_Task goal_
Pull out the rows from the first one through the line containing "line at (284, 200): solid -> dashed", copying each line unchanged.

_Listing_
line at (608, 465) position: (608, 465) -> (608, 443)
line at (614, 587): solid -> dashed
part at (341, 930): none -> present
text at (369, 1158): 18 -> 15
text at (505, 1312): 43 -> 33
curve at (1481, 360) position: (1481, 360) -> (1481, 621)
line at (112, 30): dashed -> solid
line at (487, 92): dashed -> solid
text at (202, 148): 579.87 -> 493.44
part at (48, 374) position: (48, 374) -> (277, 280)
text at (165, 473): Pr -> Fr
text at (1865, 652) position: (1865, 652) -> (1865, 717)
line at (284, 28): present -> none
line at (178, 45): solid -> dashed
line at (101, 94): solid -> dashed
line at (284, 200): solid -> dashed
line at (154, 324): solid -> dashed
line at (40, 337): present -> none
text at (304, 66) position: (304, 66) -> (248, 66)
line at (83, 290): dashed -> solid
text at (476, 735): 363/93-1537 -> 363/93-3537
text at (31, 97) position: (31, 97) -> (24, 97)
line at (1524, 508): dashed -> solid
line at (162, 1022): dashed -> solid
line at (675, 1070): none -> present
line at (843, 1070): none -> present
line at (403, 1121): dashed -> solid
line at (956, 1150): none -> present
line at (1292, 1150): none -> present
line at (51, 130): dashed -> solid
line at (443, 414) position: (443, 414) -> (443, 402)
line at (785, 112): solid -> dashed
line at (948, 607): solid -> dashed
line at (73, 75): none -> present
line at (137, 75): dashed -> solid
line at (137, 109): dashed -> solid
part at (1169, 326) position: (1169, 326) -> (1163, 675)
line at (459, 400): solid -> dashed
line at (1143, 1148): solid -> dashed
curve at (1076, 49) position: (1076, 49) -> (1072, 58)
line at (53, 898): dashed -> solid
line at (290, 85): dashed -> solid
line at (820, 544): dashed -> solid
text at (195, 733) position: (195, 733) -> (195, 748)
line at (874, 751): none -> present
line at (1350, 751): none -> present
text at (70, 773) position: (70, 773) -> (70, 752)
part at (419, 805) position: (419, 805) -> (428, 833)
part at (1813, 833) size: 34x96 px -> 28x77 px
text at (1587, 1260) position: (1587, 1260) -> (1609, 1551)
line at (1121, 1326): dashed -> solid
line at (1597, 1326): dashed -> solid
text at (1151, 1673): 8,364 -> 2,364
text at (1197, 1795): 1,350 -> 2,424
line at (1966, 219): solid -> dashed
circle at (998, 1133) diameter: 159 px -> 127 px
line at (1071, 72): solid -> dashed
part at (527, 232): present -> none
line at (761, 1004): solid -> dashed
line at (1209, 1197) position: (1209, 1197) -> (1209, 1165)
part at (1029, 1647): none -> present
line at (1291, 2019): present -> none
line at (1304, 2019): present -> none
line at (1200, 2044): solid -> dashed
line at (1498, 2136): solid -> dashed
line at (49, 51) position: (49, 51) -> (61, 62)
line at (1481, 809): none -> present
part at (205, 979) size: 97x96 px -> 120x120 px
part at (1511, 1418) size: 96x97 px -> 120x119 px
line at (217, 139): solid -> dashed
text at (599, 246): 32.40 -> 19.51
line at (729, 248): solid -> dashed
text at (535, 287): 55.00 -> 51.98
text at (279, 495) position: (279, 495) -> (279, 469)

_Task output_
line at (608, 465) position: (608, 465) -> (608, 443)
line at (614, 587): solid -> dashed
part at (341, 930): none -> present
text at (369, 1158): 18 -> 15
text at (505, 1312): 43 -> 33
curve at (1481, 360) position: (1481, 360) -> (1481, 621)
line at (112, 30): dashed -> solid
line at (487, 92): dashed -> solid
text at (202, 148): 579.87 -> 493.44
part at (48, 374) position: (48, 374) -> (277, 280)
text at (165, 473): Pr -> Fr
text at (1865, 652) position: (1865, 652) -> (1865, 717)
line at (284, 28): present -> none
line at (178, 45): solid -> dashed
line at (101, 94): solid -> dashed
line at (284, 200): solid -> dashed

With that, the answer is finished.